World War II 113th Cavalry (July 1944 - June 1945) World War II was not too philosophical-despite the entire spectrum of events leading up to it. For a young eighteen year old it was something that had to be done-to let good replace evil. If one needs to have creditable reasons to fight a war, this war seemed to qualify. These two tyrannies had to be stopped. For many, WWII was our defining moment! ……at the moment of leaning into 2012, I still communicate with tankers of Fox Troop, 113th Cavalry: Wally Loberg of Grand Forks, ND and Marty Grady, Port St. Lucie, Florida-he is 93-First Platoon Leader for most of the war and our company commander at the end.
Korean War 65th Infantry (August 1952 - July 1953) The lessons of Korea are manifest. But hardly anyone heeded them and out of the carnage of that ‘Forgotten War’ came Vietnam which was strategically, politically, and militarily the same.….this war of attrition and quasi-trench warfare bred by the defensive mode at the end left a bad taste in the mouths of commanders remaining. Leaders like Joe Fix, Dick Cavazos, Dave Hackworth and Jack Singlaub saw the stagnation and deterioration and tried to remedy it. But they were the rare ones.….I realized another war had come and gone for me. I felt in a small way as the soul of the Sixty-fifth Regiment during their most critical times. And fought and endured times with some good Puerto Rican soldiers. I was proud of that.
Vietnam Cap ROK LNO/Task Force South (TFS) Lessons from the Vietnam War surface readily and some were bantied about in the flow of Desert Storm. Schwarzkopf and Powell had good feelings about the concept and quick ending of Gulf One, but not Vietnam where they served as young officers. Many argued we did not finish that one either and was exacerbated by the futility of Gulf Two, the exultation of early success diminished by the aftermath, insurrection and civil war with threads of Islamic ideology and Jihad.…..almost a year to the day I left Vietnam and facsimile of ‘turning it over to the South Vietnamese’ with our combined headquarters named Task Force South under the command of Colonel John RD Cleland where we combined the tactical and administrative decisions with Viet counterparts. Two US Airborne battalions and the ARVN 23 Division were embryo of this transition in 1968/9.
Combined headquarters: Two US Airborne Battalions, & the 23rd ARVN Div, TFS. I’m the Deputy (kneeling far right) to Col Cleland.

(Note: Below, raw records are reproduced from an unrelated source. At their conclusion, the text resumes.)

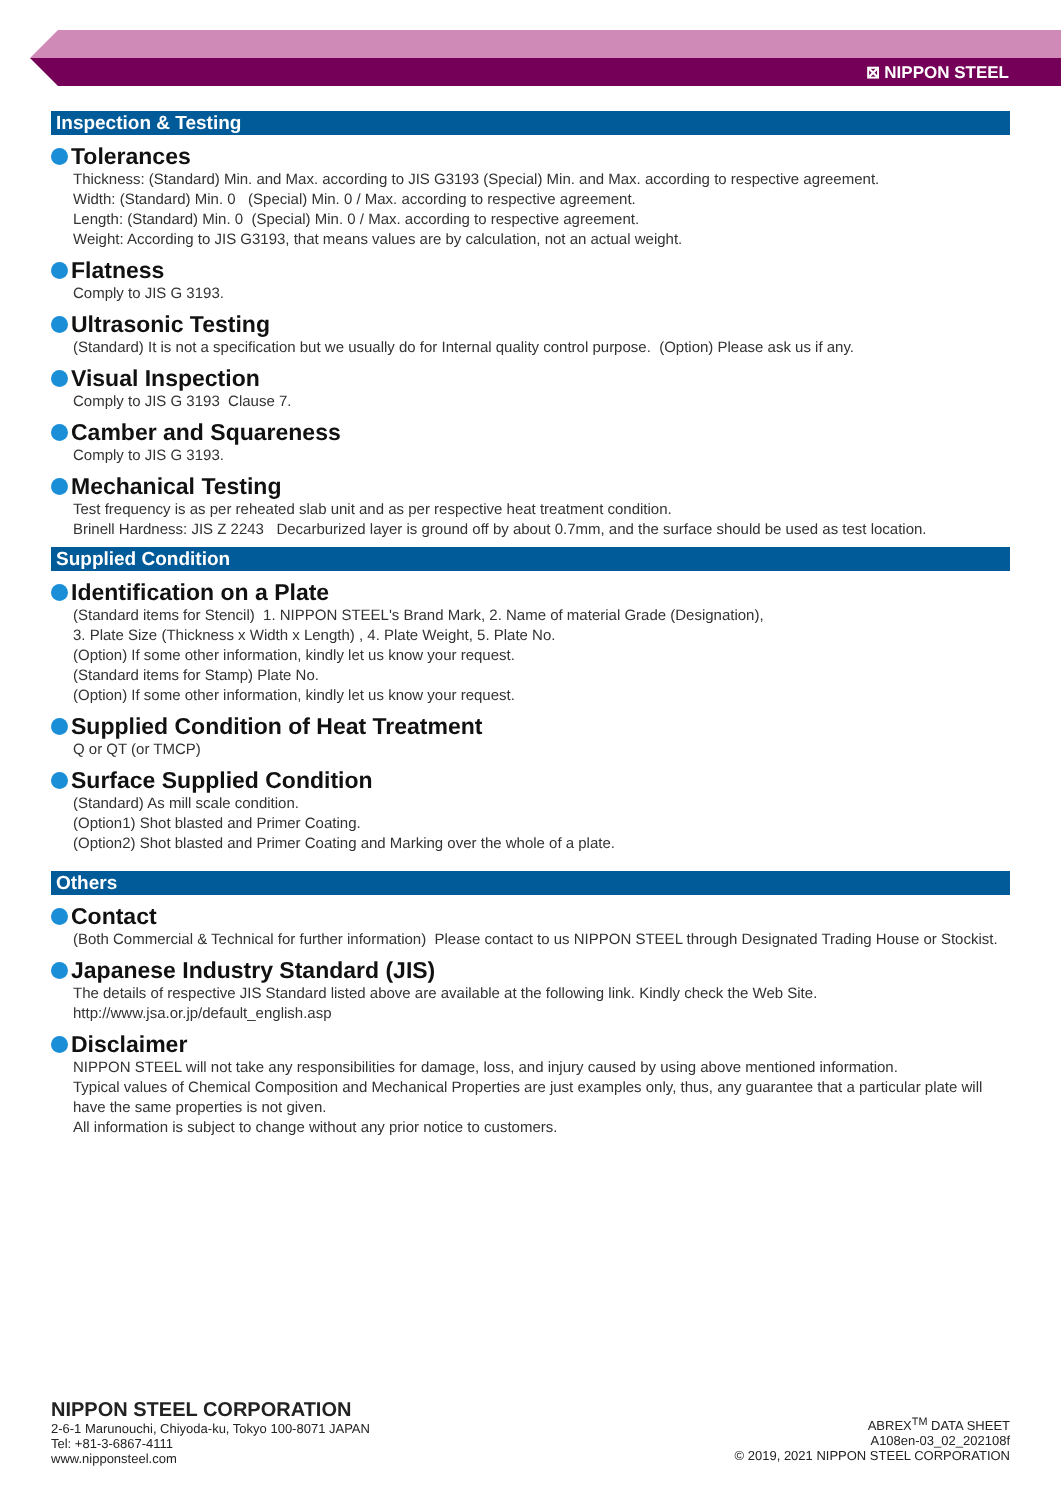⊠ NIPPON STEEL
Inspection & Testing
Tolerances
Thickness: (Standard) Min. and Max. according to JIS G3193 (Special) Min. and Max. according to respective agreement.
Width: (Standard) Min. 0 (Special) Min. 0 / Max. according to respective agreement.
Length: (Standard) Min. 0 (Special) Min. 0 / Max. according to respective agreement.
Weight: According to JIS G3193, that means values are by calculation, not an actual weight.
Flatness
Comply to JIS G 3193.
Ultrasonic Testing
(Standard) It is not a specification but we usually do for Internal quality control purpose. (Option) Please ask us if any.
Visual Inspection
Comply to JIS G 3193 Clause 7.
Camber and Squareness
Comply to JIS G 3193.
Mechanical Testing
Test frequency is as per reheated slab unit and as per respective heat treatment condition.
Brinell Hardness: JIS Z 2243 Decarburized layer is ground off by about 0.7mm, and the surface should be used as test location.
Supplied Condition
Identification on a Plate
(Standard items for Stencil) 1. NIPPON STEEL's Brand Mark, 2. Name of material Grade (Designation),
3. Plate Size (Thickness x Width x Length) , 4. Plate Weight, 5. Plate No.
(Option) If some other information, kindly let us know your request.
(Standard items for Stamp) Plate No.
(Option) If some other information, kindly let us know your request.
Supplied Condition of Heat Treatment
Q or QT (or TMCP)
Surface Supplied Condition
(Standard) As mill scale condition.
(Option1) Shot blasted and Primer Coating.
(Option2) Shot blasted and Primer Coating and Marking over the whole of a plate.
Others
Contact
(Both Commercial & Technical for further information) Please contact to us NIPPON STEEL through Designated Trading House or Stockist.
Japanese Industry Standard (JIS)
The details of respective JIS Standard listed above are available at the following link. Kindly check the Web Site.
http://www.jsa.or.jp/default_english.asp
Disclaimer
NIPPON STEEL will not take any responsibilities for damage, loss, and injury caused by using above mentioned information.
Typical values of Chemical Composition and Mechanical Properties are just examples only, thus, any guarantee that a particular plate will have the same properties is not given.
All information is subject to change without any prior notice to customers.
NIPPON STEEL CORPORATION
2-6-1 Marunouchi, Chiyoda-ku, Tokyo 100-8071 JAPAN
Tel: +81-3-6867-4111
www.nipponsteel.com
ABREX<sup>TM</sup> DATA SHEET
A108en-03_02_202108f
© 2019, 2021 NIPPON STEEL CORPORATION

Nellis Air Force Base (1969 - 1972) I arrived as the new Army Liaison Officer to the Nellis Airforce command-home of the Fighter Weapons School and the Thunderbirds. First brush was the emotional trauma, as word came that my predecessor, Don Schroeder, a part of the Hank Emerson command had been killed in Vietnam. I would teach at the school and be an advisor on Army matters to General Taylor. I had the honor of flying with the essence of the command: Tom Swalm, who soon commanded the Aeriel Demonstration Thunderbirds, Chuck Horner, a Captain, who led the Air Assets in Desert One, Bill George, and Jumpy Johnson who would die in an accident over Washington D.C. Later in retirement, I joined Reed Wakefield on occasion as occupant in his small liaison craft similar to the type he flew as air liaison coordinator for the First Cavalry in Vietnam. These guys were so.....so hot, and memorable. Many events happened during this time: The new Governor O’Callaghan; Sally Jeanne was there and we represented him at a couple of things while I was still in the service….did not work out since, as I said in my last book, both of us were married to different people and the evaluator thought, probably, it may embarrass the governor. We got divorces, and we were then married Dec of 1971, I retired from service in June of 1972, (and we just had our 49th anniversary).
Gen Taylor bestows the Legion of Merit on me for actions during the VN war. My new assignment at Nellis AFB, Las Vegas, NV, 1968-1972.
Trumpet for Freedom Pictorials of published books and other enterprises under the auspices of “A Trumpet for Freedom” reveal a corporation and public access TV program in the 1980’s in Tucson, Arizona. Neither of these entities exist currently, however, a repository of videos depicting war and peace, personages and interviews were made including Soviet Union before fall, Africa, et al.